* **Dataset records**:

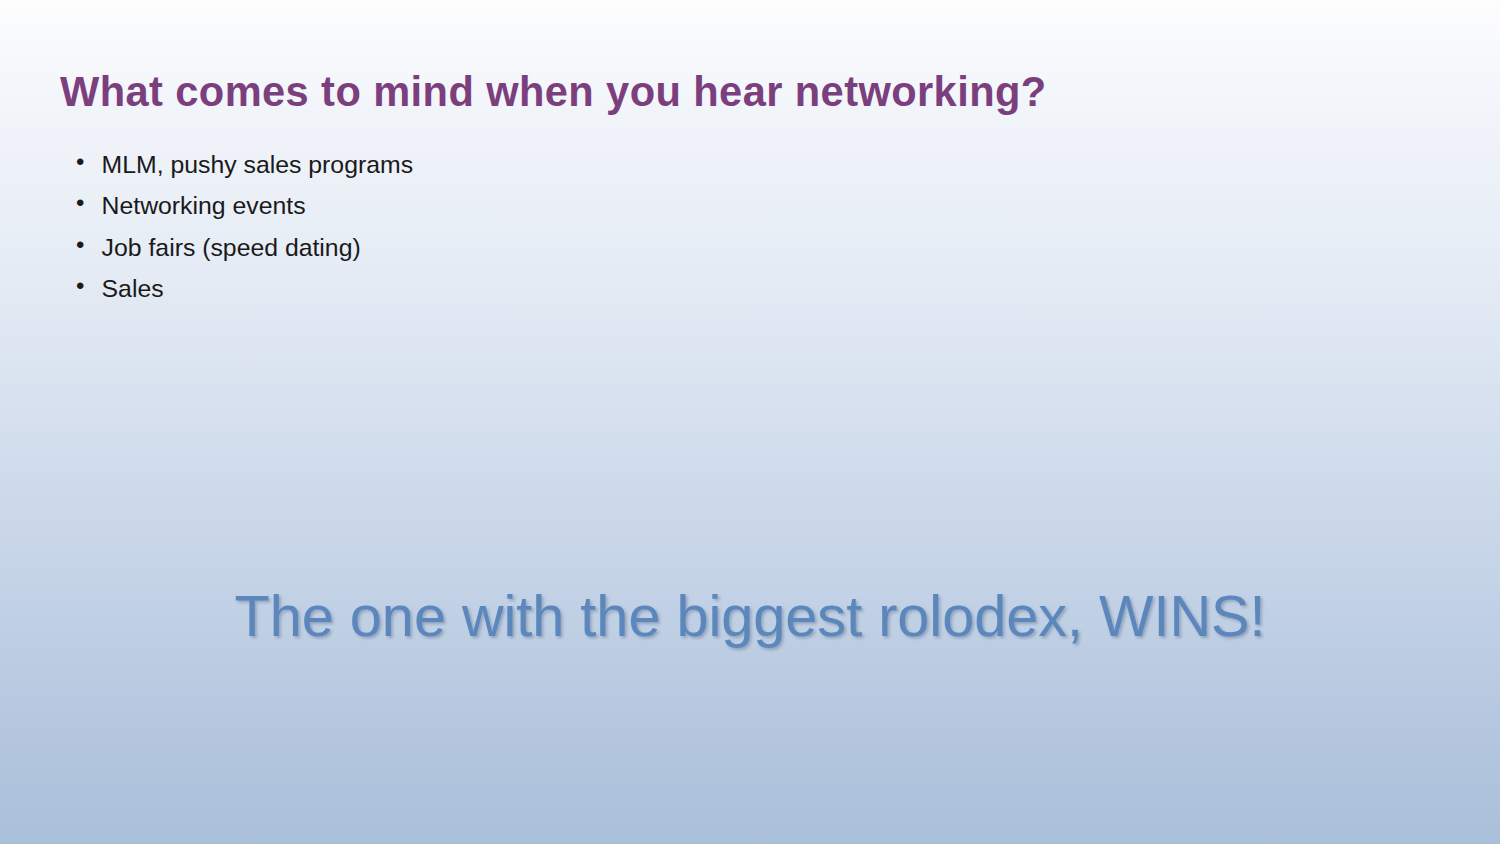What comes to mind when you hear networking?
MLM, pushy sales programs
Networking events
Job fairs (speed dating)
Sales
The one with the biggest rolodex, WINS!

--

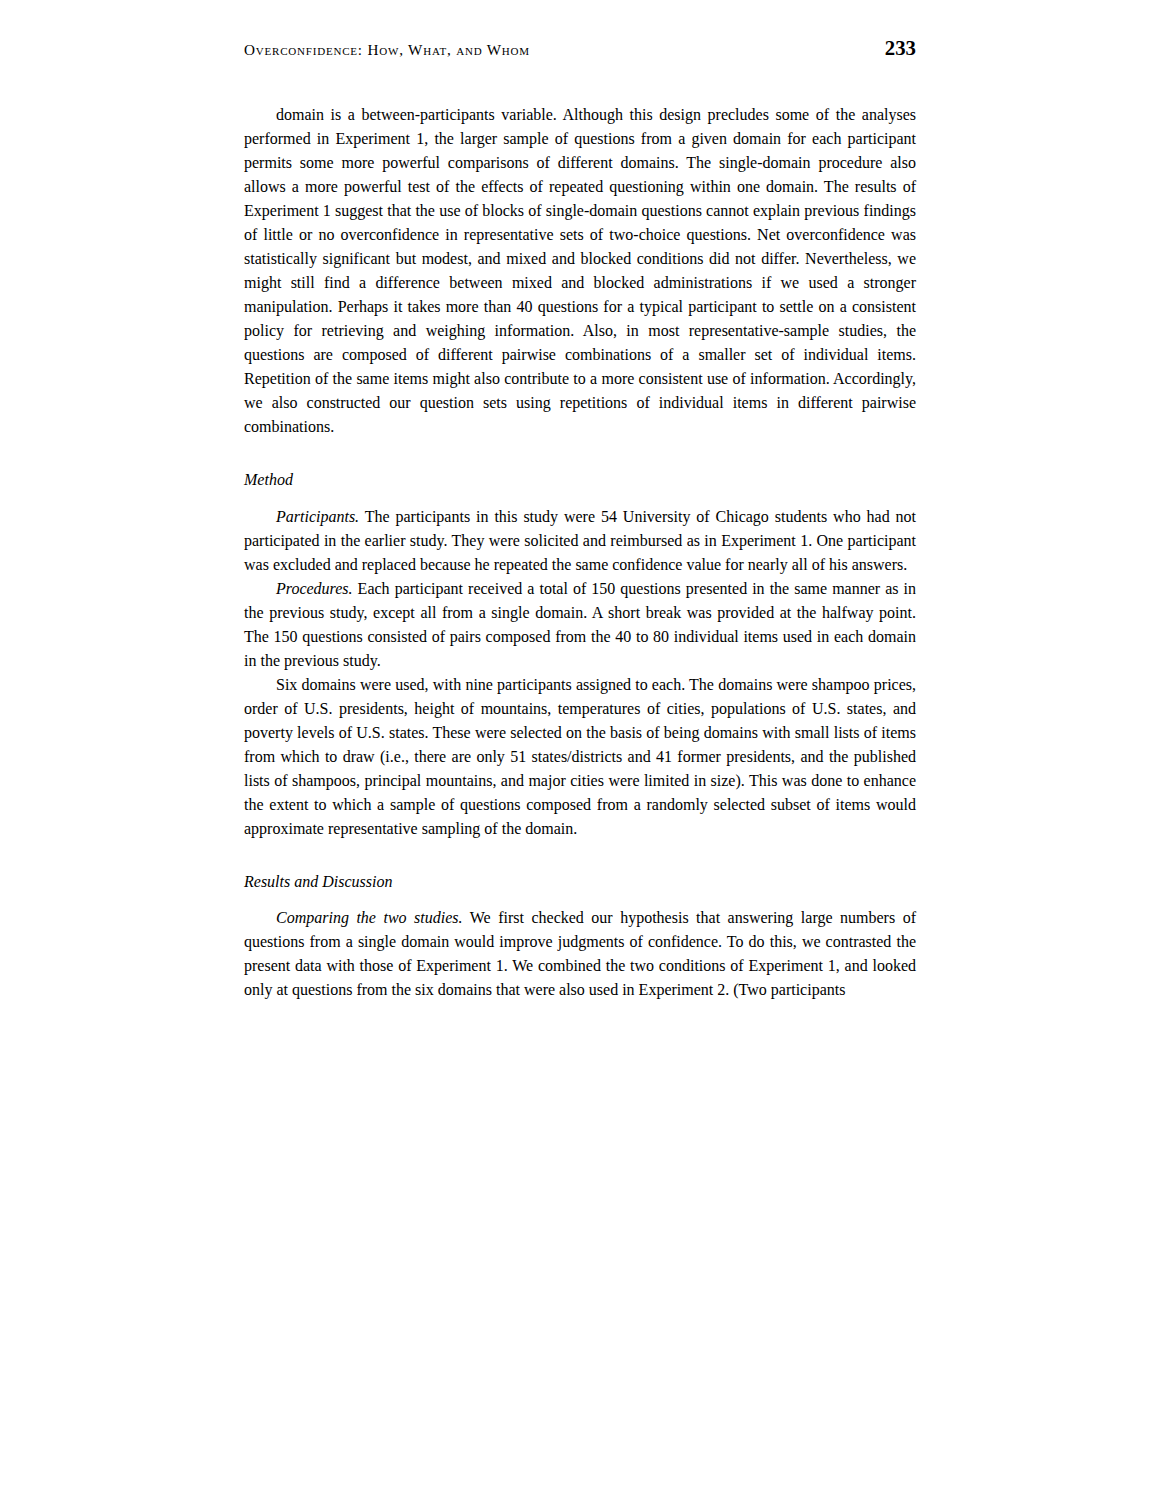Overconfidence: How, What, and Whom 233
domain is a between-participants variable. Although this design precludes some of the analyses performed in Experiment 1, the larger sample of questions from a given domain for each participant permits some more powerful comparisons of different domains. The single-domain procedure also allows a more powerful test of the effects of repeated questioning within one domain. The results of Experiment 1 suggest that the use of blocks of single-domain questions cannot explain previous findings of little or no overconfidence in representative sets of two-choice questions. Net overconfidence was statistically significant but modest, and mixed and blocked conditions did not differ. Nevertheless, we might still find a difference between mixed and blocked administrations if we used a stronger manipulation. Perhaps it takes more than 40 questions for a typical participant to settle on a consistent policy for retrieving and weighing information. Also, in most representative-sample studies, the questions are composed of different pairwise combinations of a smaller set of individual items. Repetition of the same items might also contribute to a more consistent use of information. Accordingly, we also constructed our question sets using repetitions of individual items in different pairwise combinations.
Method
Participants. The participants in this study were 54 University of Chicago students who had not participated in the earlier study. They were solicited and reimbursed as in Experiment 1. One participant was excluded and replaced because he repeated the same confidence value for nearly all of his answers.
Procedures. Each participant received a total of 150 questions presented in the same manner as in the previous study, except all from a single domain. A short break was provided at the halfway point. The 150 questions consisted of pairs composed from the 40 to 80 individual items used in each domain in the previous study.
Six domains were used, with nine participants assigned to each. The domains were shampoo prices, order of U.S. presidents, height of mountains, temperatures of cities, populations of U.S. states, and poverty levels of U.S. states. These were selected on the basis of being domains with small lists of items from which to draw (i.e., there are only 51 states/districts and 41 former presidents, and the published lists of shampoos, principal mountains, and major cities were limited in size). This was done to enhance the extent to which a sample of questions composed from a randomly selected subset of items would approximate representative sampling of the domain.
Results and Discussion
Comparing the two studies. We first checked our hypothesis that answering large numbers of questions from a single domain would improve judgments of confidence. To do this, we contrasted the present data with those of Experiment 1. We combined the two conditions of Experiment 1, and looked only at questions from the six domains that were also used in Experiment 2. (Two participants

* **Task item**:
Scan the material above for the string "study" and return the lines that hold it.

* **Result of this exercise**:
Participants. The participants in this study were 54 University of Chicago students who had not participated in the earlier study. They were solicited and reimbursed as in Experiment 1. One participant was excluded and replaced because he repeated the same confidence value for nearly all of his answers.
Procedures. Each participant received a total of 150 questions presented in the same manner as in the previous study, except all from a single domain. A short break was provided at the halfway point. The 150 questions consisted of pairs composed from the 40 to 80 individual items used in each domain in the previous study.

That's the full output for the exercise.